This post is two weeks old, will get a newer post up soon! So much more to share.
We have some new additions to our laying flock. Two of our hens became broody, and so we set them up in a couple of dog crates for some quiet solitude, and three weeks later, voila! We have baby chicks. So far we have three from the first hen, Smoke, and one from the second hen, Ash, though I'm not certain that Ash is done hatching babies just yet as she started 3-4 days later than her sister Smoke.
For those of you not in the know, hens do not need a rooster present to lay eggs, but those eggs are not fertilized. Because we do have a rooster, the eggs we collect each evening have the potential for hatching a baby chick, given the right conditions. Those can be man-made, but a broody chicken is the easiest way to go. Once a hen has accumulated a nest of eggs, if she is broody she will sit on the nest, incubating the eggs and rolling them over. Upon hatching, she will begin to teach the chicks how to hunt and peck at food, even mashing up larger food to feed to the babies. Unlike other baby birds, they are up and following mama within a day of hatching.
We have four varieties of chickens in our flock. Our rooster is a gold-laced Wyandotte. Among the hens I have silver-laced and blue-laced Wyandottes and Ameraucanas. This means that all of the chicks are mixed varieties, though they are exhibiting certain plumage patterns already. One looks Ameraucana, one looks blue-laced, and two look silver-laced. It'll be interesting to see what they look like as they grow up.
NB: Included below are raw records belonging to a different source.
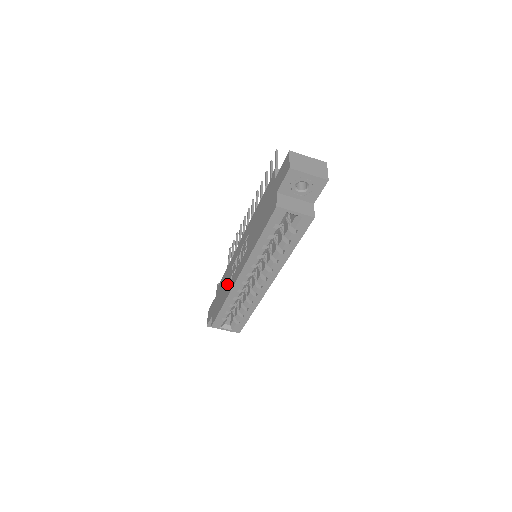
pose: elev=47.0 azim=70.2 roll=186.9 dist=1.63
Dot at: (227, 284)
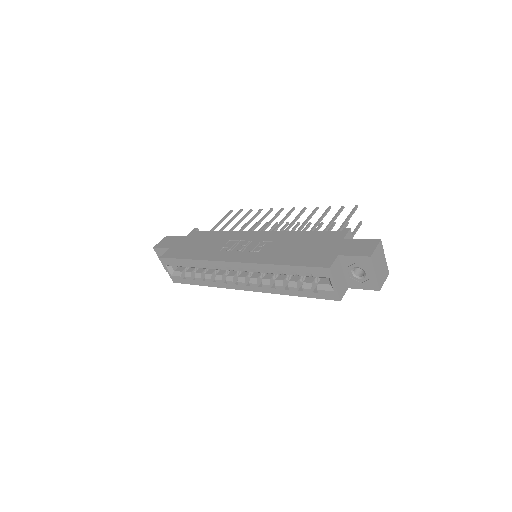
Dot at: (211, 248)
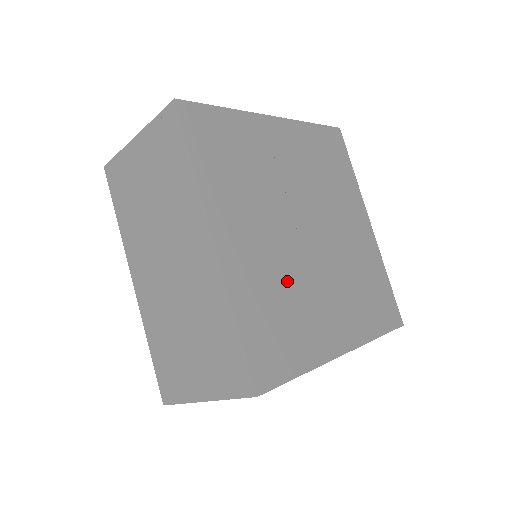
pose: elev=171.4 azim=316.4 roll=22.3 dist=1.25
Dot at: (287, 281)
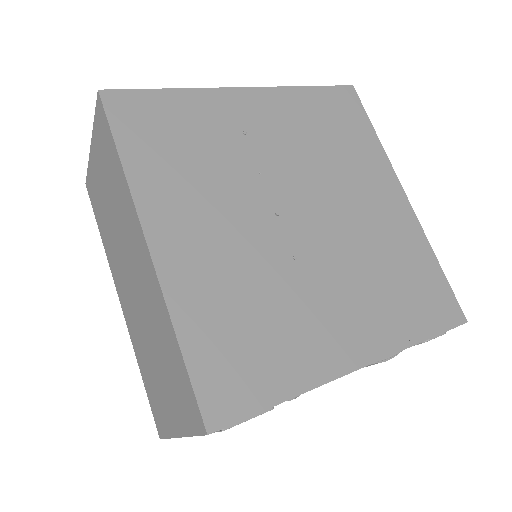
Dot at: (262, 282)
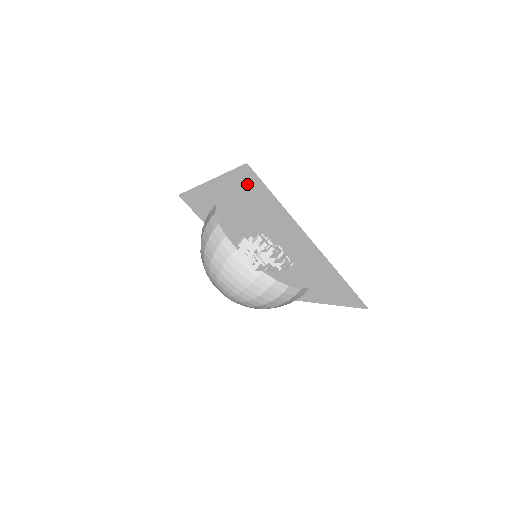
We finally named the doelings Mary, Bridget and Bess, three great queens from the British Isles. Bess is the large, pale doeling. Bridget is the mostly black doeling and Mary is the calico, which somehow in our minds most closely resembles plaid. They are friendly and playful, loving to run the length of the pasture in the cool mornings.
Of course, all of the animals, plants too for that matter, are telling me quite clearly that the world is heating up outside. The plants are wilty, and all of the animals are taking it easy in the shade. Everyone has access to lots of water, and when it really heats up we'll set up misters to help keep everyone comfortable.
Speaking of plants, I'm trying out a new system for tying up tomatoes this year. Using a simple A-frame made of 1x3 lumber and a piece of electrical conduit, each tomato is tied with a piece of twine around it's base and up to the conduit. Every couple of days I simply twist leader (main stem) around the twine. That's it. No finding scissors to cut bits of string, or oops, the stake fell over. Just another twist around the twine. All the tomatoes are tied up in just a few minutes, and they look fabulous.
I'd heard about this method, and need to give kudos to this humorous youtube video for the clear explanation about the twisting.
The beans are finally sprouted and climbing up their poles. You can even see the painted lady heirloom beginning to show it's beautiful red flowers.